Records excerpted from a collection
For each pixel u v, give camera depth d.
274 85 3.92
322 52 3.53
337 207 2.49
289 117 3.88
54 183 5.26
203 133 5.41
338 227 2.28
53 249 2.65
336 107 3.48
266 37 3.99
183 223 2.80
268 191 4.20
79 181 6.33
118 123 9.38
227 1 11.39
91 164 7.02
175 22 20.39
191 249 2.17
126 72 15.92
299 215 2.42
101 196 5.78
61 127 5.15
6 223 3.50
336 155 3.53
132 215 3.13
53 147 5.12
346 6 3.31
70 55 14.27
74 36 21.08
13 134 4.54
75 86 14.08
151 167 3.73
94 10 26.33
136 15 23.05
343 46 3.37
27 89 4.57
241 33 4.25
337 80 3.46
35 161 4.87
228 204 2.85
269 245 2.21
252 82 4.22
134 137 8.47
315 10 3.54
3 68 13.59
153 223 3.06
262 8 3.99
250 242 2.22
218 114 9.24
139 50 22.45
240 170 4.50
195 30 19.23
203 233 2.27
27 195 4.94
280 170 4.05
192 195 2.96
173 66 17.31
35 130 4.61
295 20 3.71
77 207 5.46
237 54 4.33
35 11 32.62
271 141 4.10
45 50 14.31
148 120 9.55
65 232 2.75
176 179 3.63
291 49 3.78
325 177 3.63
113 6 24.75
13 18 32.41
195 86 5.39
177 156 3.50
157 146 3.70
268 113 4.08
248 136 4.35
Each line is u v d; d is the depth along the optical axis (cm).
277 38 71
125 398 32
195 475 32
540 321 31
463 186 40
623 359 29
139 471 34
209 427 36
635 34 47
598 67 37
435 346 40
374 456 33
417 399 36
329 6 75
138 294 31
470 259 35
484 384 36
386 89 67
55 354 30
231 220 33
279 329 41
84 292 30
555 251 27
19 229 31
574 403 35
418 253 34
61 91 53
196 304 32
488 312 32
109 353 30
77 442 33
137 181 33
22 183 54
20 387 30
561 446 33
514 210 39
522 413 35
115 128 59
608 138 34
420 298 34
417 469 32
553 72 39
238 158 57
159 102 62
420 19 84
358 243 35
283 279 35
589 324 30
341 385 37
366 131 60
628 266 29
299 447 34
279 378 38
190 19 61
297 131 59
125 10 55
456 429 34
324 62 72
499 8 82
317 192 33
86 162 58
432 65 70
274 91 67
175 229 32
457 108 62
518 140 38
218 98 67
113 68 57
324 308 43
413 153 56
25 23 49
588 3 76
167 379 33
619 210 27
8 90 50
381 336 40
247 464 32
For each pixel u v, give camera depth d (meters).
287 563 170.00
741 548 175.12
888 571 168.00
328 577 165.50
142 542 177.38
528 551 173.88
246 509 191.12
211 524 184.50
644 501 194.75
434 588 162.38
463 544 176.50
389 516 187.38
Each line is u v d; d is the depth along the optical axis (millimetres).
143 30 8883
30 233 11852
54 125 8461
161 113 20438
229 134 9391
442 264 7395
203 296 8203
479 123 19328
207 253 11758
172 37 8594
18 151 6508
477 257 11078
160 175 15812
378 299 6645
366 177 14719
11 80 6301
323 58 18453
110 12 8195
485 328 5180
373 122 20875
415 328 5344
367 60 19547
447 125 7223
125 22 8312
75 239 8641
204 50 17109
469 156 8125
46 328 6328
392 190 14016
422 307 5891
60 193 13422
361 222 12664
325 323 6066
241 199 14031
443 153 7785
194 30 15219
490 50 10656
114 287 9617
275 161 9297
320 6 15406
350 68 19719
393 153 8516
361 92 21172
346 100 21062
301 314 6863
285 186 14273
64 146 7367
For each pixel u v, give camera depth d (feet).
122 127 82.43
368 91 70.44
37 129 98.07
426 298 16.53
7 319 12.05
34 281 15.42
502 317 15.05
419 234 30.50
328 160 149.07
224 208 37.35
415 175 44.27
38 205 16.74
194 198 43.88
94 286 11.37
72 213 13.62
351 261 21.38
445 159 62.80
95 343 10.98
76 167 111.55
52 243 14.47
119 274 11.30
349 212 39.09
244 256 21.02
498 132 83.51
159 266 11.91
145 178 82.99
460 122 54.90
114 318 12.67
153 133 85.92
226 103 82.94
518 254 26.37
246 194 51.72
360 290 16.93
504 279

**Assignment**
From the start of the data to the line that holds "337 80 3.46", retype each line exactly, with both ends included.

**Problem solution**
For each pixel u v, give camera depth d.
274 85 3.92
322 52 3.53
337 207 2.49
289 117 3.88
54 183 5.26
203 133 5.41
338 227 2.28
53 249 2.65
336 107 3.48
266 37 3.99
183 223 2.80
268 191 4.20
79 181 6.33
118 123 9.38
227 1 11.39
91 164 7.02
175 22 20.39
191 249 2.17
126 72 15.92
299 215 2.42
101 196 5.78
61 127 5.15
6 223 3.50
336 155 3.53
132 215 3.13
53 147 5.12
346 6 3.31
70 55 14.27
74 36 21.08
13 134 4.54
75 86 14.08
151 167 3.73
94 10 26.33
136 15 23.05
343 46 3.37
27 89 4.57
241 33 4.25
337 80 3.46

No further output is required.